Whooping cough, at its peak, is like getting strangled while being kicked in the ribs.  At approximately every eight minutes.  All day and all night.  You can even, with not much imagination, feel the leather fingers curling around your neck, the black boot tip plummeting a rib.  Someone has a cough.  But in this case, the cough has you. Dire as it sounds to say prisoner and captive and torture, by day two of the coughing paroxysms these descriptors might float quite naturally and easily into your head.  It is confusing when your body beats you up.  You think, I must save myself from this evil captor!  I’ve got to escape this dark basement, with its little gleams of sinister weapons!  But then you realize the captor is you.  The basement is your own bed.  The sun that you have waited for all fall and winter and spring is finally out there, sneaking into the room in feeble twinkles.

**

My sons are completely up-to-date on their vaccinations.  I say this matter-of-factly, not to start a fight.   

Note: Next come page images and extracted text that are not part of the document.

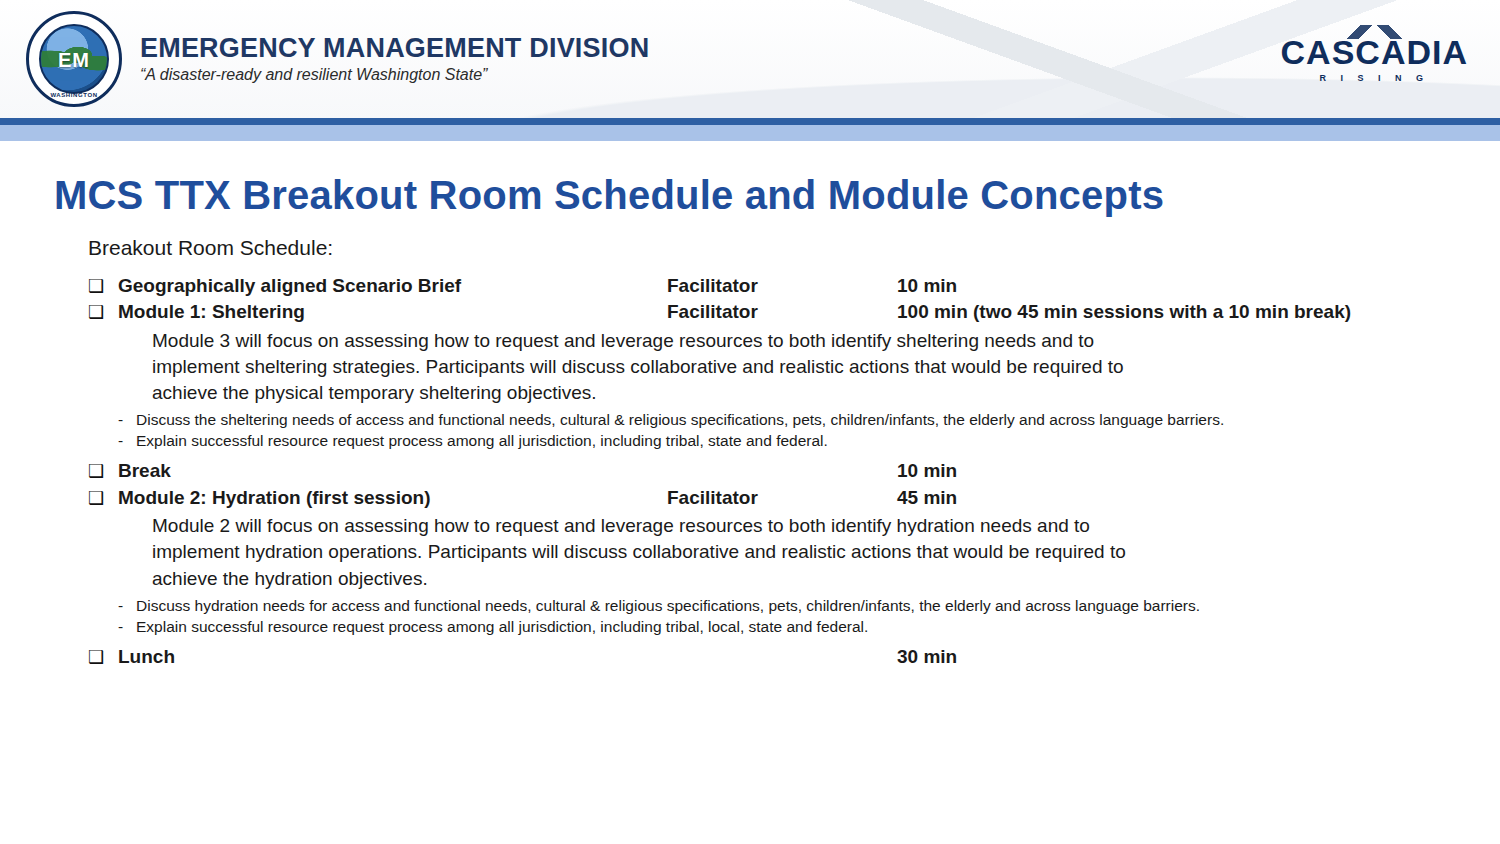EM
WASHINGTON
EMERGENCY MANAGEMENT DIVISION
“A disaster-ready and resilient Washington State”
CASCADIA
R I S I N G
MCS TTX Breakout Room Schedule and Module Concepts
Breakout Room Schedule:
Geographically aligned Scenario Brief
Facilitator
10 min
Module 1: Sheltering
Facilitator
100 min (two 45 min sessions with a 10 min break)
Module 3 will focus on assessing how to request and leverage resources to both identify sheltering needs and to
implement sheltering strategies. Participants will discuss collaborative and realistic actions that would be required to
achieve the physical temporary sheltering objectives.
Discuss the sheltering needs of access and functional needs, cultural & religious specifications, pets, children/infants, the elderly and across language barriers.
Explain successful resource request process among all jurisdiction, including tribal, state and federal.
Break
10 min
Module 2: Hydration (first session)
Facilitator
45 min
Module 2 will focus on assessing how to request and leverage resources to both identify hydration needs and to
implement hydration operations. Participants will discuss collaborative and realistic actions that would be required to
achieve the hydration objectives.
Discuss hydration needs for access and functional needs, cultural & religious specifications, pets, children/infants, the elderly and across language barriers.
Explain successful resource request process among all jurisdiction, including tribal, local, state and federal.
Lunch
30 min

They are both brave about needles.  Even as babies they were brave.  As toddlers, when the nurse filled her needle, I always put my hand in theirs and said, Just squeeze when it hurts.  Squeeze as hard as you need to.  My hand would flex, ready, but no squeeze came.  Sometimes I actually squeezed their hands during the shot.  Just to remind me I was there.

**

A few years ago I stepped on a board in the woods and the nail on it went right through my flip flop, into my foot.  I only knew it had happened because when I stepped forward one of my flip flops was heavier and higher than the other.  The shoe had become suddenly stylish—black upper with a contrasting bronze sole, a fancy platform flip-flop.  I was dazzled.  And I forgot to get a tetanus shot, which would have also carried the booster for pertussis.

**

It happens easily, even naturally:  my older son gets a cold, followed by a cough.  I develop his symptoms a few days later.  Even when our coughs get bad, we figure it’s another virus.  The viruses on this island get passed around as fast as the gossip. I take to sleeping on dismantled bunk bed that rests about five feet from my son’s.  His room becomes a ward.  A ward strewn with soccer socks, some flat (fresh) and some coiled (used).  A room laced, on the slanted ceiling, with ripped superhero stickers.  The bunting I made with Nelly Bly, when she was visiting her tiny grandsons and initiating me on the sewing machine, dips down from the curtain rod, one letter per triangle:  B E B R A V E.  The wall over my son’s bed displays the ribbons and medals he’s won, and when the fan blows they flutter and clank softly, as though rousing awake to rally him into action.  The poster-sized Lionel Messi never looks back at us, no matter how hard we stare at him.  He only looks at a ball.  Will we die without ever having flown on Qatar Airways?  The wooden floor of the ward blossoms white with Kleenex tossed towards the trash buckets by our cough-shaken hands.  All through the night when one of us erupts in coughing fits the other answers back.  It’s oddly comforting, having someone overlap your coughs with his—it registers as evidence your suffering is being heard and replied to.  We become the relentless and unmusical versions of the owls out in the backyard, who duet deep into the night from nearby trees.